Зачем-то Анна увлечённо сочиняла имена и жизни этим схваченным объективом людям.
– Это дядя Стёпа. Он был лётчиком и возил в Антарктиду пингвинам сгущённое молоко.
– Зачем?
– Потому что он очень добрый. Пингвины обожают сгущёнку, но в Антарктиде её нет. Понимаешь?
– Ага, – Василь важно кивнул – Я тоже вырасту, и буду возить пингвинам сгущёнку. Жалко ведь их.
– Конечно, – Анна погладила сына по голове. В глазах защипало. Она встала. – Ты у меня совсем взрослый, сможешь побыть один?
Василь тревожно глянул на мать, но опровергать утверждение о своей взрослости ему не хотелось.
– А ты куда? – только спросил он.
– Надо купить что-то покушать.
– Ладно. – Мальчик снова углубился в разглядывание фотографий. Не поднимая головы, попросил: – Купи сгущёнки. Я её есть не буду. Я буду хранить для пингвинов.
– Обязательно куплю. – Анна улыбнулась. – Если будут звонить в дверь, ни в коем случае не открывай и не подходи.
– Ладно.
Синявская ещё с минуту постояла, глядя на сына, потом резко повернулась и быстро вышла.

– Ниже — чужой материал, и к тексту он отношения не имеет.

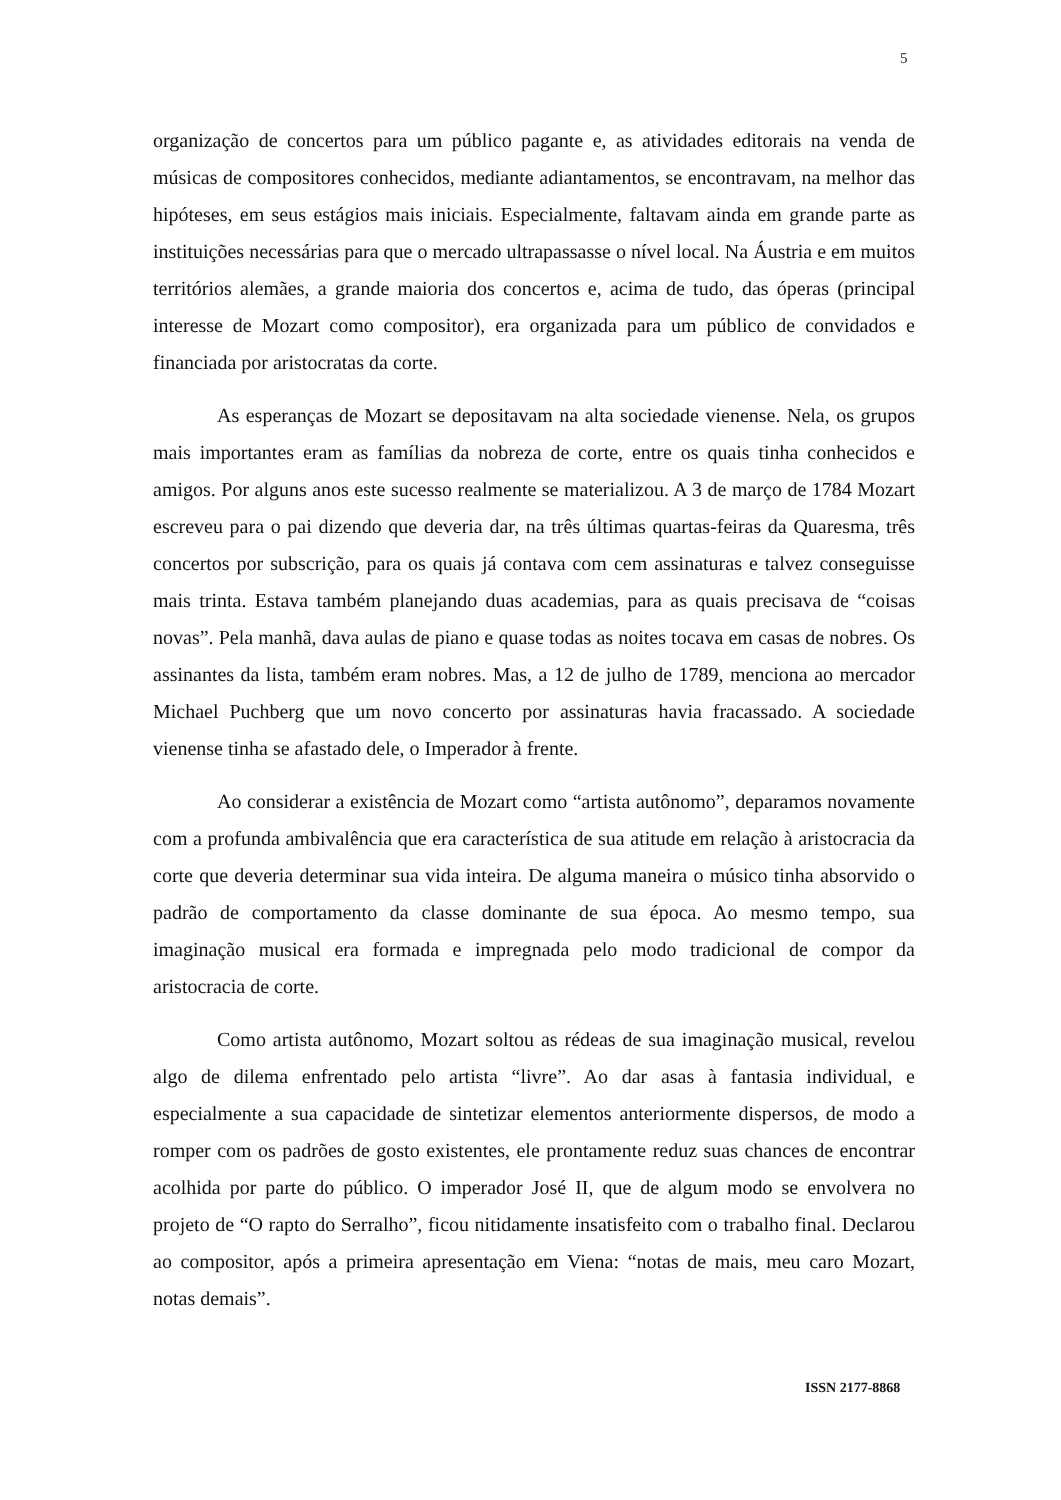5
organização de concertos para um público pagante e, as atividades editorais na venda de músicas de compositores conhecidos, mediante adiantamentos, se encontravam, na melhor das hipóteses, em seus estágios mais iniciais. Especialmente, faltavam ainda em grande parte as instituições necessárias para que o mercado ultrapassasse o nível local. Na Áustria e em muitos territórios alemães, a grande maioria dos concertos e, acima de tudo, das óperas (principal interesse de Mozart como compositor), era organizada para um público de convidados e financiada por aristocratas da corte.
As esperanças de Mozart se depositavam na alta sociedade vienense. Nela, os grupos mais importantes eram as famílias da nobreza de corte, entre os quais tinha conhecidos e amigos. Por alguns anos este sucesso realmente se materializou. A 3 de março de 1784 Mozart escreveu para o pai dizendo que deveria dar, na três últimas quartas-feiras da Quaresma, três concertos por subscrição, para os quais já contava com cem assinaturas e talvez conseguisse mais trinta. Estava também planejando duas academias, para as quais precisava de “coisas novas”. Pela manhã, dava aulas de piano e quase todas as noites tocava em casas de nobres. Os assinantes da lista, também eram nobres. Mas, a 12 de julho de 1789, menciona ao mercador Michael Puchberg que um novo concerto por assinaturas havia fracassado. A sociedade vienense tinha se afastado dele, o Imperador à frente.
Ao considerar a existência de Mozart como “artista autônomo”, deparamos novamente com a profunda ambivalência que era característica de sua atitude em relação à aristocracia da corte que deveria determinar sua vida inteira. De alguma maneira o músico tinha absorvido o padrão de comportamento da classe dominante de sua época. Ao mesmo tempo, sua imaginação musical era formada e impregnada pelo modo tradicional de compor da aristocracia de corte.
Como artista autônomo, Mozart soltou as rédeas de sua imaginação musical, revelou algo de dilema enfrentado pelo artista “livre”. Ao dar asas à fantasia individual, e especialmente a sua capacidade de sintetizar elementos anteriormente dispersos, de modo a romper com os padrões de gosto existentes, ele prontamente reduz suas chances de encontrar acolhida por parte do público. O imperador José II, que de algum modo se envolvera no projeto de “O rapto do Serralho”, ficou nitidamente insatisfeito com o trabalho final. Declarou ao compositor, após a primeira apresentação em Viena: “notas de mais, meu caro Mozart, notas demais”.
ISSN 2177-8868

Москва, действительно, оживала. Не было привычных людских и автомобильных стремнин, но ручейки уже текли мартовским пробуждением. Общественный транспорт не работал, зато вышли на охоту отважные «бомбилы». В парке Анна увидела заросшего бородой, взлохмаченного мужчину. Он вдохновенно что-то малевал на холсте, поставленном на обшарпанный, колченогий этюдник. Ему не было никакого дела до редких прохожих, с любопытством заглядывающих в его эскиз.
Стараясь сократить путь дворами, в одном из них Анна увидела в песочнице двух малышей. Они сосредоточенно копали совочками ямки. На деревянном паребрике были аккуратно разложены пожухлые веточки с сохранившимися на них последними листьями. Вокруг детей уже раскинулся небольшой садик из воткнутых в песок веток. От этой картины веяло таким покоем, что Анна не смогла отказать себе в удовольствии немного полюбоваться на украшающих свой маленький клочок земли тружеников. Было в этом что-то надёжное, безусловное, вселяющее уверенность в бесконечности бытия. В эту секунду Анна не сомневалась – её сын тоже скоро сможет вот так выйти к людям и посадить свой сад. Или накормить прожорливых пингвинов сгущёнкой. И никто не будет называть его страшным словосочетанием «источник заражения». Никто не заплатит своей жизнью за мимолетное общение с ним. Надо только чуть-чуть поднапрячься. Совсем капельку! Синявская поспешно пошагала дальше. До подъезда лаборантки Зоечки оставалось всего пара кварталов. Наверняка она ссудит своей начальнице немного денег. Только бы Зоя была дома!